La pornostar Laura Perego sul palco di Sanremo: quando si cerca pubblicità con la scusa della protesta

Ho visto la scena dell'incursione della pornostar Laura Perego sul palco di Sanremo in diretta, come molti milioni di italiani, e mi è subito venuto da ridere osservando la faccia di Bonolis che più che stupita sembrava in un certo senso esprimere attesa, come dire: embè, adesso che sei qui che vuoi?
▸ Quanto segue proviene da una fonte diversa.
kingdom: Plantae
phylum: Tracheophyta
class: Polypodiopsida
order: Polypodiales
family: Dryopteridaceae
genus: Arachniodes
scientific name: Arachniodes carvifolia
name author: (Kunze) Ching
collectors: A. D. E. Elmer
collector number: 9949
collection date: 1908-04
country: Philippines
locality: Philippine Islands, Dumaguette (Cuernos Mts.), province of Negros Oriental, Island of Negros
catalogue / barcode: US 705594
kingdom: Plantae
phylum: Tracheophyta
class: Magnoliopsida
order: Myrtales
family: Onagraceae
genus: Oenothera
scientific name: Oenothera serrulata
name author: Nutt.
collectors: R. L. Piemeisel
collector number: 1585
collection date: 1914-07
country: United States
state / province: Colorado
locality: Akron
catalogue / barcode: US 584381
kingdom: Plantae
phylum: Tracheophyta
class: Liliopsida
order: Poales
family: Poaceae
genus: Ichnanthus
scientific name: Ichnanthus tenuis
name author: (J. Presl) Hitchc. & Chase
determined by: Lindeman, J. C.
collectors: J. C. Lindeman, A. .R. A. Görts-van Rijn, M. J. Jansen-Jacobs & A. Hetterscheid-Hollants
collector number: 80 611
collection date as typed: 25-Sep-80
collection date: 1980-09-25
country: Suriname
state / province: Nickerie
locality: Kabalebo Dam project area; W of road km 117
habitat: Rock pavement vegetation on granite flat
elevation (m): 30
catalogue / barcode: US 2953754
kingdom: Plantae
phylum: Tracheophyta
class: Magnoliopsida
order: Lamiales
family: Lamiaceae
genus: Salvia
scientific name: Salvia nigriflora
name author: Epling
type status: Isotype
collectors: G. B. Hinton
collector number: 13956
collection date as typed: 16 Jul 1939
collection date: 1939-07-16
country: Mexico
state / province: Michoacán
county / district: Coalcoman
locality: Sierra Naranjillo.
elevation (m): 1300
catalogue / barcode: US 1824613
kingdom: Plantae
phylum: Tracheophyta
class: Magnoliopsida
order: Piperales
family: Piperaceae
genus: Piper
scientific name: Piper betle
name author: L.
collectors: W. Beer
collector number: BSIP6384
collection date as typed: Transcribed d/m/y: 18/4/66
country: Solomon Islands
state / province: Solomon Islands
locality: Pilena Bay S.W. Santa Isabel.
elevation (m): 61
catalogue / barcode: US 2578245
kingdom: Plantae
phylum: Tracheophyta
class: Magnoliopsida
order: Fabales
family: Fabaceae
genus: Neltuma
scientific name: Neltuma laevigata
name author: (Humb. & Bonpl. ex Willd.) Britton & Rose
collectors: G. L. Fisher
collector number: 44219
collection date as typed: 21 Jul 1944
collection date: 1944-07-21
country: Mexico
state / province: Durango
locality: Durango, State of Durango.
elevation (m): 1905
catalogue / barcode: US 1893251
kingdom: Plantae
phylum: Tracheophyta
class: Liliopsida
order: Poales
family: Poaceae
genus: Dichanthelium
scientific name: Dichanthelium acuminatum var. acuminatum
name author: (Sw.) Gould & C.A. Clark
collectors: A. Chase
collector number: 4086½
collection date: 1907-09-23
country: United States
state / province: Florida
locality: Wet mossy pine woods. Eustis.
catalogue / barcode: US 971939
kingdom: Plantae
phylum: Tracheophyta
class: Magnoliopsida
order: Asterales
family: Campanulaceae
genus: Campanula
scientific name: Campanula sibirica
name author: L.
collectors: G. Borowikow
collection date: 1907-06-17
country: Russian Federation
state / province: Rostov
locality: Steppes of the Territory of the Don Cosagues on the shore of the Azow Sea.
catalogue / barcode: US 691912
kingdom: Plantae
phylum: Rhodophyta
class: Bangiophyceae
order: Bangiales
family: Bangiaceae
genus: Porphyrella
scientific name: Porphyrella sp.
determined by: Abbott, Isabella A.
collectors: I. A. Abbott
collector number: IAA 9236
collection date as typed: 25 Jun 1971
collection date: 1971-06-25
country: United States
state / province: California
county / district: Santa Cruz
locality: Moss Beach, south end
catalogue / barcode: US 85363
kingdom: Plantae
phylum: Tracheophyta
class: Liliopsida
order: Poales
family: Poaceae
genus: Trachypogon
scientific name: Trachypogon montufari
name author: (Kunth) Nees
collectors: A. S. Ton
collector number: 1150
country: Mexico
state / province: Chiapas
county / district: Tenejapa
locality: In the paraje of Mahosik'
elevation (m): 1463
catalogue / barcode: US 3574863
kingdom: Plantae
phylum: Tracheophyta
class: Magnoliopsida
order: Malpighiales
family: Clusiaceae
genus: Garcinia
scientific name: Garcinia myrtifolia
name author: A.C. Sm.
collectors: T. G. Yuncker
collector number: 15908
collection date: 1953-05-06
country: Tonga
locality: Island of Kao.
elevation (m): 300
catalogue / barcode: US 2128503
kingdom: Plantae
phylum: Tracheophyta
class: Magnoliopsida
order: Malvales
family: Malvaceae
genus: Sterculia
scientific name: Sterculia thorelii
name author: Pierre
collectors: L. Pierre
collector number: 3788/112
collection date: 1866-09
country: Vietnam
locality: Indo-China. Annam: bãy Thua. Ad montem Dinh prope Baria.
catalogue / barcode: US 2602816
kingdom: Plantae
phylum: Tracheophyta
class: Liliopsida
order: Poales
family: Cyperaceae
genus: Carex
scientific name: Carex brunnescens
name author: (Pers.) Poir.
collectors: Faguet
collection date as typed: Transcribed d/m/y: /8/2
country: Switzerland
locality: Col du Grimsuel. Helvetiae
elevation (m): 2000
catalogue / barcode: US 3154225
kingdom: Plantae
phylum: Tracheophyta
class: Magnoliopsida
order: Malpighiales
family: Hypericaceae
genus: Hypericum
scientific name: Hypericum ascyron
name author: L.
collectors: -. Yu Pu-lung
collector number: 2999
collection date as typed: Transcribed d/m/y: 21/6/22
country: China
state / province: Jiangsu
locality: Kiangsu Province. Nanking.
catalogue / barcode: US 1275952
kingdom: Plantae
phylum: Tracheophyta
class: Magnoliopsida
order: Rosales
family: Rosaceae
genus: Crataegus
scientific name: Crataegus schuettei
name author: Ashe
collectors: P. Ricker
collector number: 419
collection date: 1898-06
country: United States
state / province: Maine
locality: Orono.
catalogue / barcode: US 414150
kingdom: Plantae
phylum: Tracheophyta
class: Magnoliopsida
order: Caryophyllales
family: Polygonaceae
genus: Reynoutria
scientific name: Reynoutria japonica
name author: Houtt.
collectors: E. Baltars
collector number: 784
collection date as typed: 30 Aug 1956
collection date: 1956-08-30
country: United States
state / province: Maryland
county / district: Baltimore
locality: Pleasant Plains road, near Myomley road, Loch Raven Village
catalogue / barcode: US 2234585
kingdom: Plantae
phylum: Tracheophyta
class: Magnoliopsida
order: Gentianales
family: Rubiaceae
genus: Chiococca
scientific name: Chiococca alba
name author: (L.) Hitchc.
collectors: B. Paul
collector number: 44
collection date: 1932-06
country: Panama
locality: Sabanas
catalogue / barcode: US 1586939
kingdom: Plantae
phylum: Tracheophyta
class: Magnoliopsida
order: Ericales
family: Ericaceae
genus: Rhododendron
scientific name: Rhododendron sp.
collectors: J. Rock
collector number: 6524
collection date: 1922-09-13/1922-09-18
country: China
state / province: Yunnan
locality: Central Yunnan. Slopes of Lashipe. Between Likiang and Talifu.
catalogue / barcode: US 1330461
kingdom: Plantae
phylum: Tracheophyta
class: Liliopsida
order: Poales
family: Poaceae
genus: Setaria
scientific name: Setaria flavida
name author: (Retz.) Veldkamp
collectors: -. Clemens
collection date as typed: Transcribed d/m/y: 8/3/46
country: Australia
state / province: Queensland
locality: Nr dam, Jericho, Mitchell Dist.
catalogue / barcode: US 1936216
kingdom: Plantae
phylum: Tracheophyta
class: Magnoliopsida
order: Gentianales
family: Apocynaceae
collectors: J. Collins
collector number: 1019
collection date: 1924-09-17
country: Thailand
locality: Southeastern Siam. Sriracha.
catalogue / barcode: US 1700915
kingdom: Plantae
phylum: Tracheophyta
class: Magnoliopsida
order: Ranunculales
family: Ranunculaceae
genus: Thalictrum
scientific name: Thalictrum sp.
Pare che l'audace attrice del porno nostrano volesse, a sentire alcune sue dichiarazioni, protestare contro le pellicce, piuttosto abbondanti nel pubblico di signore borghesi del teatro Ariston.

Nobilissima causa, ammazzare un animale per mettersi addosso la sua pelle sa molto di età della pietra, ma si può sapere, concretamente, come il gesto di apparire a tette al vento sul palco del festival potrebbe giovare alla crociata animalista? Se la signorina avesse esposto un cartello, avesse gridato qualcosa contro chi compra pellicce sarebbe già stato diverso, ma così che senso ha?

Va bene, non faccio il finto ingenuo. Il senso è chiarissimo: la nostra Laura è piombata sul palco più seguito d'Italia per farsi vedere, conoscere, promuovere la sua immagine. Poi, siccome un motivo per spiegare ai giornalisti il gesto bisognava pur inventarselo, la Perego ha tolto fuori la storia delle pellicce, ovviamente sarebbero andati benissimo anche i bambini denutriti dell'Africa, il surriscaldamento del pianeta o la repressione cinese in Tibet: è probabile che la nostra abbia scelto a caso sul momento, del resto una vera attrice deve sempre essere pronta all'improvvisazione.

A rendere ancora più ridicola e farsesca la scena ci pensa infine Gabriele Paolini, quello che ogni tanto appare in televisione a fare le corna agli inviati dei telegiornali, che informa di essere stato coideatore del gesto. Il personaggio lo conoscete, forse non tutti sanno che le sue zingarate davanti alla telecamere avrebbero come scopo – a sentire lui – la promozione  dell'uso del preservativo. Alzi la mano chi sa di una sola persona al mondo che, vedendo le incursioni del nostro tele-vandalo, si sia sentita in qualche modo incoraggiata ad acquistare un profilattico (se ci avete pensato per metterlo sulla testa di Paolini non vale).

Dunque volete finire in televisione? È semplice: infilatevi di soppiatto nel corso di una diretta e poi giustificatevi dicendo che lo fate per (o contro, a seconda dei casi) gli orsi polari, la crisi economica, l'inquinamento atmosferico, i diritti degli omosessuali, lo scioglimento dei ghiacciai, gli immigrati, le tasse, il ritardo dei treni, l'ora legale, le mezze stagioni, l'eliminazione dell'ultimo concorrente del Grande fratello. Tanto, soprattutto se avete un bel paio di bocce da mostrare, non frega niente a nessuno.